La verità è che Jarvis poteva scegliere la via più comoda, poteva venire a trovarmi a Seoul per poi tornarsene ai suoi affari e continuare a nascondersi dietro l'apparenza di essere il vero padre di Safìa con i suoi vicini di casa, con i suoi sottoposti, con chiunque lo conosca. Poteva mentirmi, dirmi che lui e Shayasa avevano deciso di adottare una bambina sapendo che non avrebbero mai potuto avere una figlia loro. Era la via più comoda, e io ci avrei creduto, anzi, mi sarei congratulato con lui e gli avrei dato tutto il mio appoggio.

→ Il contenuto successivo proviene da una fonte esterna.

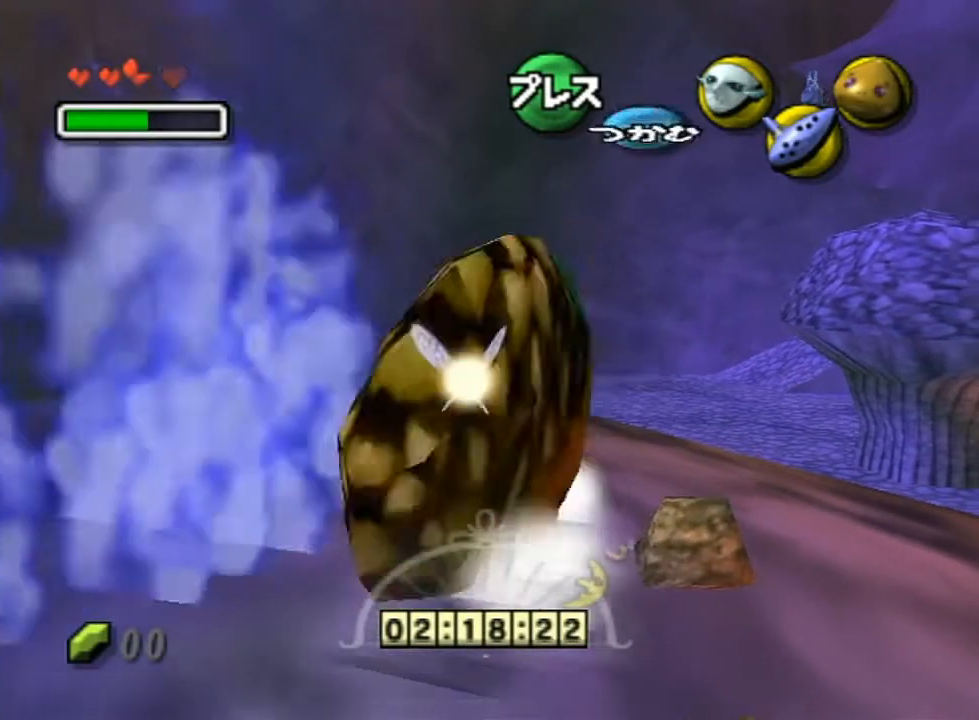
{"buttons": ["A"], "left_stick": "up-right", "right_stick": "center", "events": []}
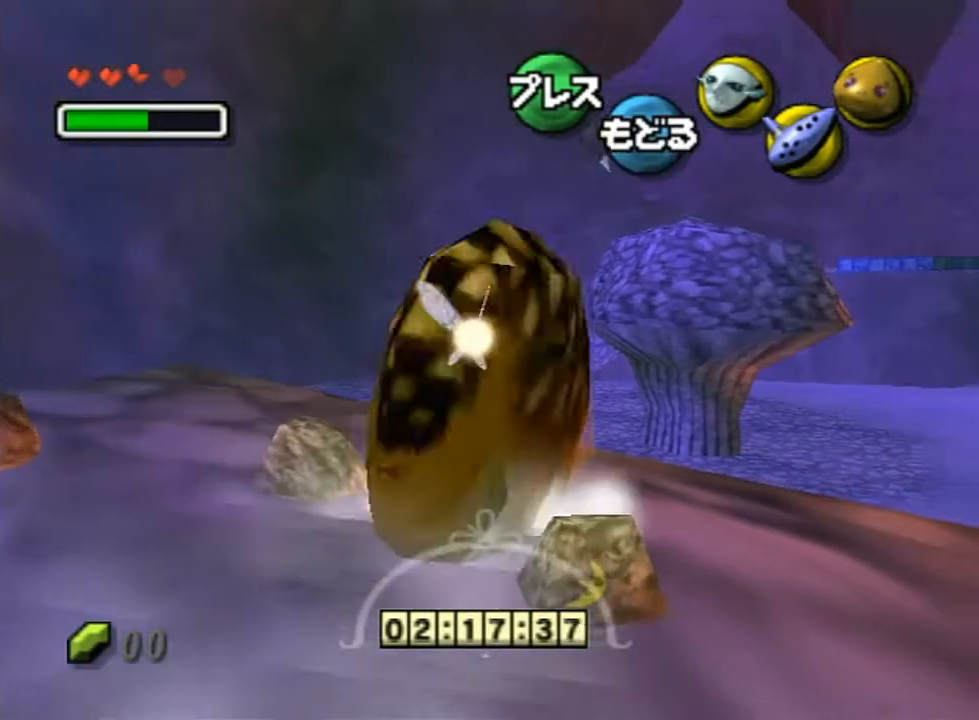
{"buttons": ["A"], "left_stick": "up-right", "right_stick": "center", "events": []}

Invece no, ha scelto di dirmi la verità, ha scelto di mettere a rischio l'integrità della sua famiglia pur di non dover sopportare il peso di questa bugia. Perché io non sono la vecchietta del palazzo di fronte, l'impiegato delle risorse umane della sua azienda, l'insegnante di danza della figlia. Io sono suo fratello. Ed è giusto che mi comporti come tale.

È giunto il momento di tornare in Malesia.